The easiest option based on everything given so far, is to remove the internal partition creating one 48 odd litre box and run the two woofers in 2.5 configuration. Adjust the port diameter to 90mm stormwater and length to 15cm so we don't get chuffing. Hopefully 6dB more output up to 200Hz.

Cheers


----------



## chrapladm (Jun 17, 2009)

The setup looks good out to 500hz before roll off. Would be 6db more than what you have from about 45hz and up.


The faint gray line is what you have now.


----------



## EG92B16A (Jul 29, 2011)

Thanks chrapladm.

Now based on the response, should I add a dedicated mid driver, or just leave the setup as is with the 2.5 woofers? The tweeter is potentially crossed quite high with a 3.3 uF cap and a coil (that I haven't measured yet).
I'll post some response Graphs soon. I measured the tweeter and woofers separately.


----------



## chrapladm (Jun 17, 2009)

Well 2.5 would work but I do like having a dedicated midrange. Then let all the midbass be handled by a separate driver/s. I am not a speaker designer but from my amateur buildings of mixing up random drivers that is the opinion I have come to.


----------



## GPM (Jan 14, 2007)

EG92B16A said:


> I have the following drivers x 4, are they suitable for horn loading?

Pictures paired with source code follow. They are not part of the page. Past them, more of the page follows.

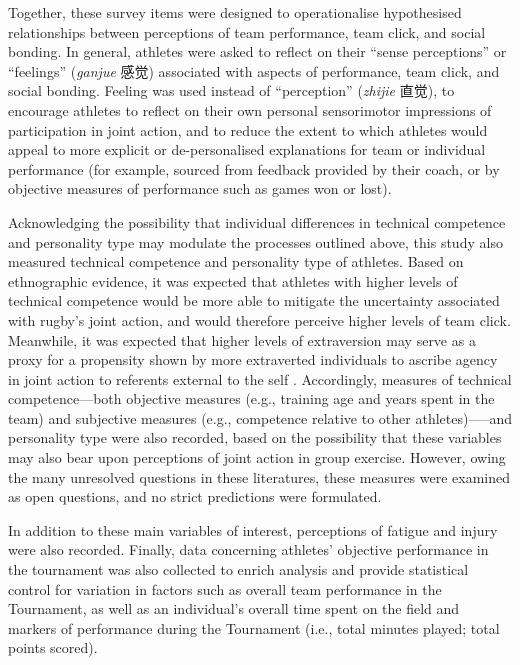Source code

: \begin{CJK}{UTF8}{gbsn}
Together, these survey items were designed to operationalise hypothesised relationships between perceptions of team performance, team click, and social bonding.  In general, athletes were asked to reflect on their ``sense perceptions'' or ``feelings'' (\textit{ganjue} 感觉) associated with aspects of performance, team click, and social bonding.  Feeling was used instead of ``perception'' (\textit{zhijie} 直觉), to encourage athletes to reflect on their own personal sensorimotor impressions of participation in joint action, and to reduce the extent to which athletes would appeal to more explicit or de-personalised explanations for team or individual performance (for example, sourced from feedback provided by their coach, or by objective measures of performance such as games won or lost).

Acknowledging the possibility that individual differences in technical competence and personality type may modulate the processes outlined above, this study also measured technical competence and personality type of athletes.  Based on ethnographic evidence, it was expected that athletes with higher levels of technical competence would be more able to mitigate the uncertainty associated with rugby’s joint action, and would therefore perceive higher levels of team click.  Meanwhile, it was expected that higher levels of extraversion may serve as a proxy for a propensity shown by more extraverted individuals to ascribe agency in joint action to referents external to the self \citep[]{Keller2014}.  Accordingly, measures of technical competence---both objective measures (e.g., training age and years spent in the team) and subjective measures (e.g., competence relative to other athletes)—--and personality type were also recorded, based on the possibility that these variables may also bear upon perceptions of joint action in group exercise.   However, owing the many unresolved questions in these literatures, these measures were examined as open questions, and no strict predictions were formulated.

In addition to these main variables of interest, perceptions of fatigue and injury were also recorded.  Finally, data concerning athletes' objective performance in the tournament was also collected to enrich analysis and provide statistical control for variation in factors such as overall team performance in the Tournament, as well as an individual's overall time spent on the field and markers of performance during the Tournament (i.e., total minutes played; total points scored).


\end{CJK}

Yes, though not for the ~30-300 Hz decade desired BW since below Fs, power response rolls off fast and the compression ratio would be too high [~3.46:1] even to get it out to its ~227 Hz HF mass corner.

GM


----------



## EG92B16A (Jul 29, 2011)

Ok, so I have removed the front baffles and internal partitions from the boxes. I have laid out the new speaker locations and there's only space for a 5" max mid driver. The scanspeak 10f-4424 is available to me as is a couple of different 5" mids. Now I have to match up the tweeter efficiency and work out the baffle response.


----------



## EG92B16A (Jul 29, 2011)

So I have been playing around with a couple of baffle programs and have come up with a new design. I have implemented that design and built the new front panels, painted and glued them into place. Now I'm in the process of taking impedance measurements and getting some meaningful frequency response graphs. This is where I'm struggling. I'll post some graphs of what I've been getting. Maybe the shape of the response is due to where I'm taking the measurements. I'll post some pics soon.

Cheers


----------